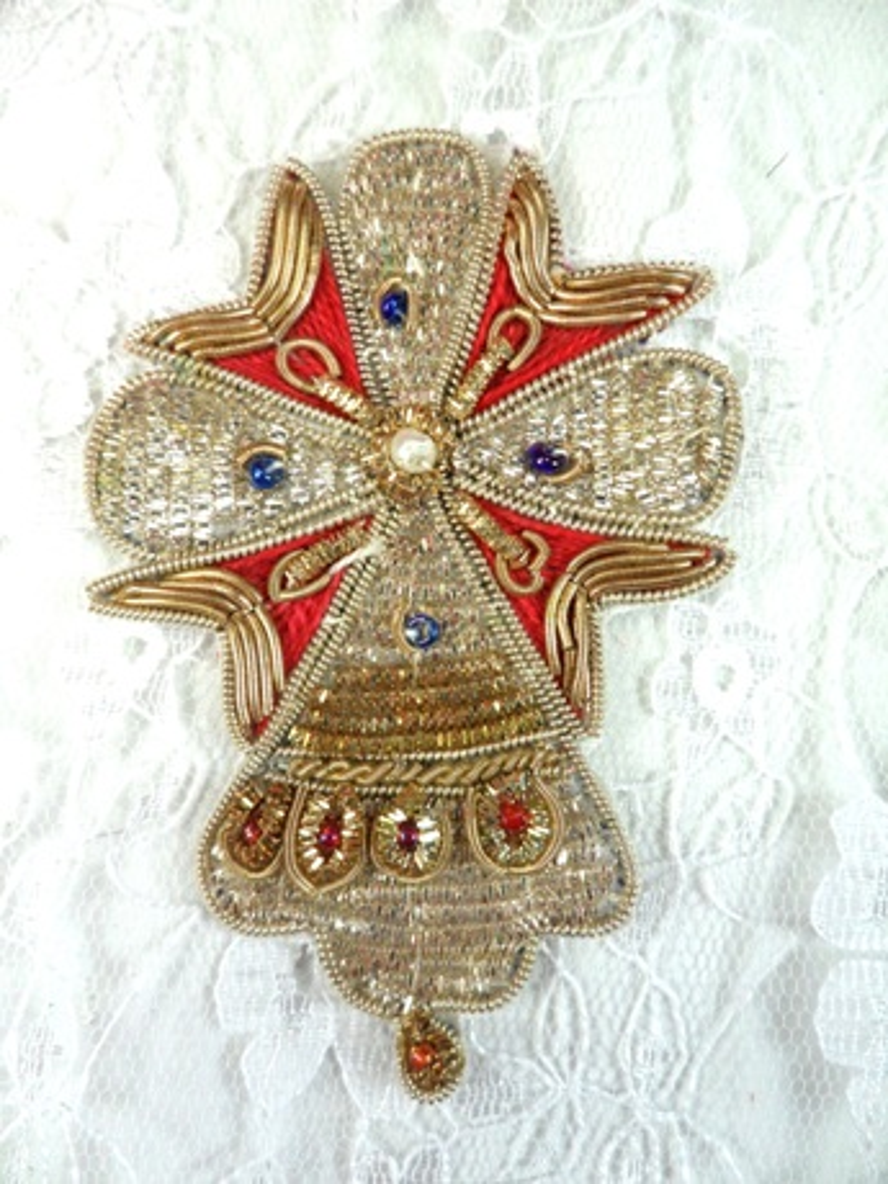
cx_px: 444
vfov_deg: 65.3
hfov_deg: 51.4
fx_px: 924
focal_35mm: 27
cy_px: 592
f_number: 3.5
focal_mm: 4.9
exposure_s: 1/350
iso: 80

Aim of the task: Output consists of exactly the lines from the one containing "hfov_deg: 51.4" to the end of the records above, retyped without change and with nothing extra.

Output:
hfov_deg: 51.4
fx_px: 924
focal_35mm: 27
cy_px: 592
f_number: 3.5
focal_mm: 4.9
exposure_s: 1/350
iso: 80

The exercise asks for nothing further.